This Is AuburnElectronic Theses and Dissertations

Design Tool Development for Liquid Propellant Missile Systems




Riddle, David

Type of Degree



Aerospace Engineering


The use of computer programs driven by genetic algorithms (GA’s) has become an increasingly popular method of optimizing engineering designs. This thesis focuses on the modeling and optimization of liquid rocket engine propelled missiles with an emphasis on some recent upgrades to an existing suite of codes. The program is comprised of a series of legacy codes which simulate the performance of liquid rockets and are controlled by a GA. This program is designed so that it can be used to reverse engineer missile designs for which some limited initial data is known. It can also be used to optimize liquid propelled missiles in the more traditional design mode. Several upgrades were made to the existing code to expand its capabilities and add to the robustness of the program.
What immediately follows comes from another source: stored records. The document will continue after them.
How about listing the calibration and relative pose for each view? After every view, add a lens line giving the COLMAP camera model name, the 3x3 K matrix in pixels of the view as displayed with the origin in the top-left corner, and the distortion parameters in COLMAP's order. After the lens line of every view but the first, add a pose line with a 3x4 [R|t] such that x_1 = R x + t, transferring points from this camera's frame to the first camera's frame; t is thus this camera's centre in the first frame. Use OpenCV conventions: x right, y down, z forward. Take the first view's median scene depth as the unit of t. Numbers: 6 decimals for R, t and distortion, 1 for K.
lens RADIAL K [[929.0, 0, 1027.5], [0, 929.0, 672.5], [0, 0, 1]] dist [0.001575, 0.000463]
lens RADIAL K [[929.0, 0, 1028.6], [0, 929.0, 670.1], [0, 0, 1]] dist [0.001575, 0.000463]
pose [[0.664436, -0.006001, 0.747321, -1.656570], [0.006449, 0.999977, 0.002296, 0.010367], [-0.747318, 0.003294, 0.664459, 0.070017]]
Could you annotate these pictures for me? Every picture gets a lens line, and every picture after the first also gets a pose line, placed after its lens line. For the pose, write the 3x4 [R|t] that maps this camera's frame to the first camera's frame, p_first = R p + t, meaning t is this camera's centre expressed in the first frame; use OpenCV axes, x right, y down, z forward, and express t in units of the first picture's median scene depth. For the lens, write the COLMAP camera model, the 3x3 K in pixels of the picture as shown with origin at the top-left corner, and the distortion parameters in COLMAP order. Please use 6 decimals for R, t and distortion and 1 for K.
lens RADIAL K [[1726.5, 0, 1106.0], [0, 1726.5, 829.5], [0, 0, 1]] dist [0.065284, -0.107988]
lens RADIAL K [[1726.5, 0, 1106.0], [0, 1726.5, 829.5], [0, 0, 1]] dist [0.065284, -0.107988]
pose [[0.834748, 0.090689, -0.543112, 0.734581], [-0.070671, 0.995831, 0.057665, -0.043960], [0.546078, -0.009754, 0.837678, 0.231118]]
A new version of the code has been developed in which aerodynamic prediction duties are handled by Missile Datcom instead of the Aerodsn routine used in previous versions. Plots from runs using the two different aerodynamic codes are presented and their differences discussed. Furthermore, the program now has the ability to handle a varying specific impulse (Isp), and a jet vane control system model has been added. The previous version of the liquid missile GA code assumed that Isp was constant for a given fuel type. The modification described in this thesis gives the GA the ability to choose an equivalence ratio which determines the Isp. In addition to the aerodynamic control system already in place, the ability to simulate a missile controlled by jet vanes has been added to the program. The new control system and accompanying optimization results are examined in detail.